_Exercise prompt_:
Work out how many lines of the data hold the string "APERTURE", and reply with that number alone.

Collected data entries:
★ ★ ★ ★ ★

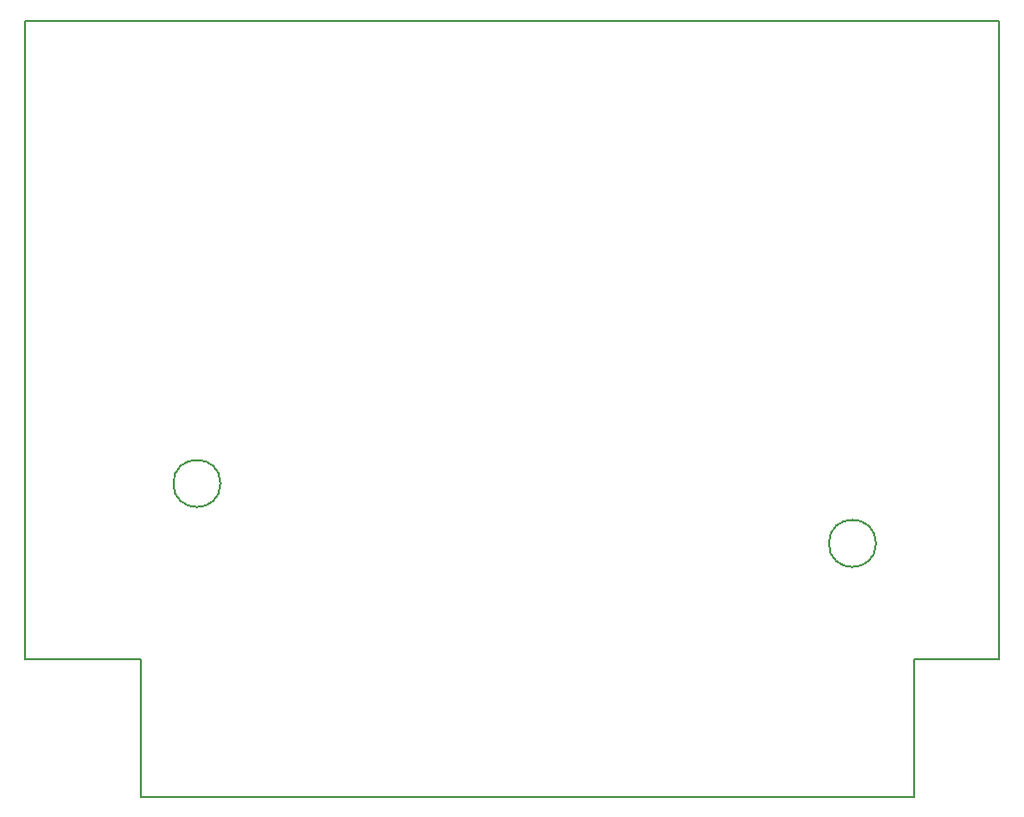
<source format=gm1>
G04 #@! TF.GenerationSoftware,KiCad,Pcbnew,(5.1.5)-3*
G04 #@! TF.CreationDate,2020-04-03T16:25:14+03:00*
G04 #@! TF.ProjectId,MSX USB Drive,4d535820-5553-4422-9044-726976652e6b,rev?*
G04 #@! TF.SameCoordinates,Original*
G04 #@! TF.FileFunction,Profile,NP*
%FSLAX46Y46*%
G04 Gerber Fmt 4.6, Leading zero omitted, Abs format (unit mm)*
G04 Created by KiCad (PCBNEW (5.1.5)-3) date 2020-04-03 16:25:14*
%MOMM*%
%LPD*%
G04 APERTURE LIST*
%ADD10C,0.150000*%
G04 APERTURE END LIST*
D10*
X192151000Y-137922000D02*
X199390000Y-137922000D01*
X192151000Y-149606000D02*
X191897000Y-149606000D01*
X126619000Y-149606000D02*
X126873000Y-149606000D01*
X126619000Y-137922000D02*
X116840000Y-137922000D01*
X133380000Y-123055000D02*
G75*
G03X133380000Y-123055000I-2000000J0D01*
G01*
X188940000Y-128135000D02*
G75*
G03X188940000Y-128135000I-2000000J0D01*
G01*
X199390000Y-83820000D02*
X199390000Y-137922000D01*
X127635000Y-83820000D02*
X199390000Y-83820000D01*
X116840000Y-83820000D02*
X127635000Y-83820000D01*
X116840000Y-137922000D02*
X116840000Y-83820000D01*
X126619000Y-149606000D02*
X126619000Y-137922000D01*
X191897000Y-149606000D02*
X126873000Y-149606000D01*
X192151000Y-137922000D02*
X192151000Y-149606000D01*
M02*

</source>
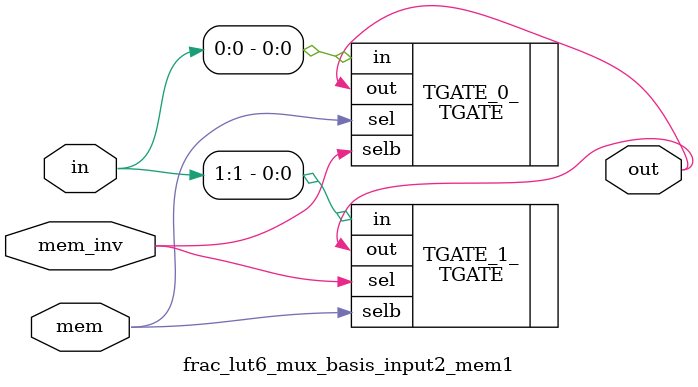
<source format=v>
`default_nettype none

module mux_2level_tapbuf_basis_input3_mem3(in,
                                           mem,
                                           mem_inv,
                                           out);
//----- INPUT PORTS -----
input [0:2] in;
//----- INPUT PORTS -----
input [0:2] mem;
//----- INPUT PORTS -----
input [0:2] mem_inv;
//----- OUTPUT PORTS -----
output [0:0] out;

//----- BEGIN wire-connection ports -----
//----- END wire-connection ports -----


//----- BEGIN Registered ports -----
//----- END Registered ports -----



// ----- BEGIN Local short connections -----
// ----- END Local short connections -----
// ----- BEGIN Local output short connections -----
// ----- END Local output short connections -----

	TGATE TGATE_0_ (
		.in(in[0]),
		.sel(mem[0]),
		.selb(mem_inv[0]),
		.out(out));

	TGATE TGATE_1_ (
		.in(in[1]),
		.sel(mem[1]),
		.selb(mem_inv[1]),
		.out(out));

	TGATE TGATE_2_ (
		.in(in[2]),
		.sel(mem[2]),
		.selb(mem_inv[2]),
		.out(out));

endmodule
// ----- END Verilog module for mux_2level_tapbuf_basis_input3_mem3 -----

//----- Default net type -----
`default_nettype wire




//----- Default net type -----
`default_nettype none

// ----- Verilog module for mux_2level_tapbuf_basis_input2_mem1 -----
module mux_2level_tapbuf_basis_input2_mem1(in,
                                           mem,
                                           mem_inv,
                                           out);
//----- INPUT PORTS -----
input [0:1] in;
//----- INPUT PORTS -----
input [0:0] mem;
//----- INPUT PORTS -----
input [0:0] mem_inv;
//----- OUTPUT PORTS -----
output [0:0] out;

//----- BEGIN wire-connection ports -----
//----- END wire-connection ports -----


//----- BEGIN Registered ports -----
//----- END Registered ports -----



// ----- BEGIN Local short connections -----
// ----- END Local short connections -----
// ----- BEGIN Local output short connections -----
// ----- END Local output short connections -----

	TGATE TGATE_0_ (
		.in(in[0]),
		.sel(mem),
		.selb(mem_inv),
		.out(out));

	TGATE TGATE_1_ (
		.in(in[1]),
		.sel(mem_inv),
		.selb(mem),
		.out(out));

endmodule
// ----- END Verilog module for mux_2level_tapbuf_basis_input2_mem1 -----

//----- Default net type -----
`default_nettype wire




//----- Default net type -----
`default_nettype none

// ----- Verilog module for mux_2level_basis_input8_mem8 -----
module mux_2level_basis_input8_mem8(in,
                                    mem,
                                    mem_inv,
                                    out);
//----- INPUT PORTS -----
input [0:7] in;
//----- INPUT PORTS -----
input [0:7] mem;
//----- INPUT PORTS -----
input [0:7] mem_inv;
//----- OUTPUT PORTS -----
output [0:0] out;

//----- BEGIN wire-connection ports -----
//----- END wire-connection ports -----


//----- BEGIN Registered ports -----
//----- END Registered ports -----



// ----- BEGIN Local short connections -----
// ----- END Local short connections -----
// ----- BEGIN Local output short connections -----
// ----- END Local output short connections -----

	TGATE TGATE_0_ (
		.in(in[0]),
		.sel(mem[0]),
		.selb(mem_inv[0]),
		.out(out));

	TGATE TGATE_1_ (
		.in(in[1]),
		.sel(mem[1]),
		.selb(mem_inv[1]),
		.out(out));

	TGATE TGATE_2_ (
		.in(in[2]),
		.sel(mem[2]),
		.selb(mem_inv[2]),
		.out(out));

	TGATE TGATE_3_ (
		.in(in[3]),
		.sel(mem[3]),
		.selb(mem_inv[3]),
		.out(out));

	TGATE TGATE_4_ (
		.in(in[4]),
		.sel(mem[4]),
		.selb(mem_inv[4]),
		.out(out));

	TGATE TGATE_5_ (
		.in(in[5]),
		.sel(mem[5]),
		.selb(mem_inv[5]),
		.out(out));

	TGATE TGATE_6_ (
		.in(in[6]),
		.sel(mem[6]),
		.selb(mem_inv[6]),
		.out(out));

	TGATE TGATE_7_ (
		.in(in[7]),
		.sel(mem[7]),
		.selb(mem_inv[7]),
		.out(out));

endmodule
// ----- END Verilog module for mux_2level_basis_input8_mem8 -----

//----- Default net type -----
`default_nettype wire




//----- Default net type -----
`default_nettype none

// ----- Verilog module for mux_2level_basis_input5_mem5 -----
module mux_2level_basis_input5_mem5(in,
                                    mem,
                                    mem_inv,
                                    out);
//----- INPUT PORTS -----
input [0:4] in;
//----- INPUT PORTS -----
input [0:4] mem;
//----- INPUT PORTS -----
input [0:4] mem_inv;
//----- OUTPUT PORTS -----
output [0:0] out;

//----- BEGIN wire-connection ports -----
//----- END wire-connection ports -----


//----- BEGIN Registered ports -----
//----- END Registered ports -----



// ----- BEGIN Local short connections -----
// ----- END Local short connections -----
// ----- BEGIN Local output short connections -----
// ----- END Local output short connections -----

	TGATE TGATE_0_ (
		.in(in[0]),
		.sel(mem[0]),
		.selb(mem_inv[0]),
		.out(out));

	TGATE TGATE_1_ (
		.in(in[1]),
		.sel(mem[1]),
		.selb(mem_inv[1]),
		.out(out));

	TGATE TGATE_2_ (
		.in(in[2]),
		.sel(mem[2]),
		.selb(mem_inv[2]),
		.out(out));

	TGATE TGATE_3_ (
		.in(in[3]),
		.sel(mem[3]),
		.selb(mem_inv[3]),
		.out(out));

	TGATE TGATE_4_ (
		.in(in[4]),
		.sel(mem[4]),
		.selb(mem_inv[4]),
		.out(out));

endmodule
// ----- END Verilog module for mux_2level_basis_input5_mem5 -----

//----- Default net type -----
`default_nettype wire




//----- Default net type -----
`default_nettype none

// ----- Verilog module for mux_1level_tapbuf_basis_input3_mem3 -----
module mux_1level_tapbuf_basis_input3_mem3(in,
                                           mem,
                                           mem_inv,
                                           out);
//----- INPUT PORTS -----
input [0:2] in;
//----- INPUT PORTS -----
input [0:2] mem;
//----- INPUT PORTS -----
input [0:2] mem_inv;
//----- OUTPUT PORTS -----
output [0:0] out;

//----- BEGIN wire-connection ports -----
//----- END wire-connection ports -----


//----- BEGIN Registered ports -----
//----- END Registered ports -----



// ----- BEGIN Local short connections -----
// ----- END Local short connections -----
// ----- BEGIN Local output short connections -----
// ----- END Local output short connections -----

	TGATE TGATE_0_ (
		.in(in[0]),
		.sel(mem[0]),
		.selb(mem_inv[0]),
		.out(out));

	TGATE TGATE_1_ (
		.in(in[1]),
		.sel(mem[1]),
		.selb(mem_inv[1]),
		.out(out));

	TGATE TGATE_2_ (
		.in(in[2]),
		.sel(mem[2]),
		.selb(mem_inv[2]),
		.out(out));

endmodule
// ----- END Verilog module for mux_1level_tapbuf_basis_input3_mem3 -----

//----- Default net type -----
`default_nettype wire




//----- Default net type -----
`default_nettype none

// ----- Verilog module for frac_lut6_mux_basis_input2_mem1 -----
module frac_lut6_mux_basis_input2_mem1(in,
                                       mem,
                                       mem_inv,
                                       out);
//----- INPUT PORTS -----
input [0:1] in;
//----- INPUT PORTS -----
input [0:0] mem;
//----- INPUT PORTS -----
input [0:0] mem_inv;
//----- OUTPUT PORTS -----
output [0:0] out;

//----- BEGIN wire-connection ports -----
//----- END wire-connection ports -----


//----- BEGIN Registered ports -----
//----- END Registered ports -----



// ----- BEGIN Local short connections -----
// ----- END Local short connections -----
// ----- BEGIN Local output short connections -----
// ----- END Local output short connections -----

	TGATE TGATE_0_ (
		.in(in[0]),
		.sel(mem),
		.selb(mem_inv),
		.out(out));

	TGATE TGATE_1_ (
		.in(in[1]),
		.sel(mem_inv),
		.selb(mem),
		.out(out));

endmodule
// ----- END Verilog module for frac_lut6_mux_basis_input2_mem1 -----

//----- Default net type -----
`default_nettype wire





</source>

★ ★ ★ ★ ★

_Solution to this task_:
2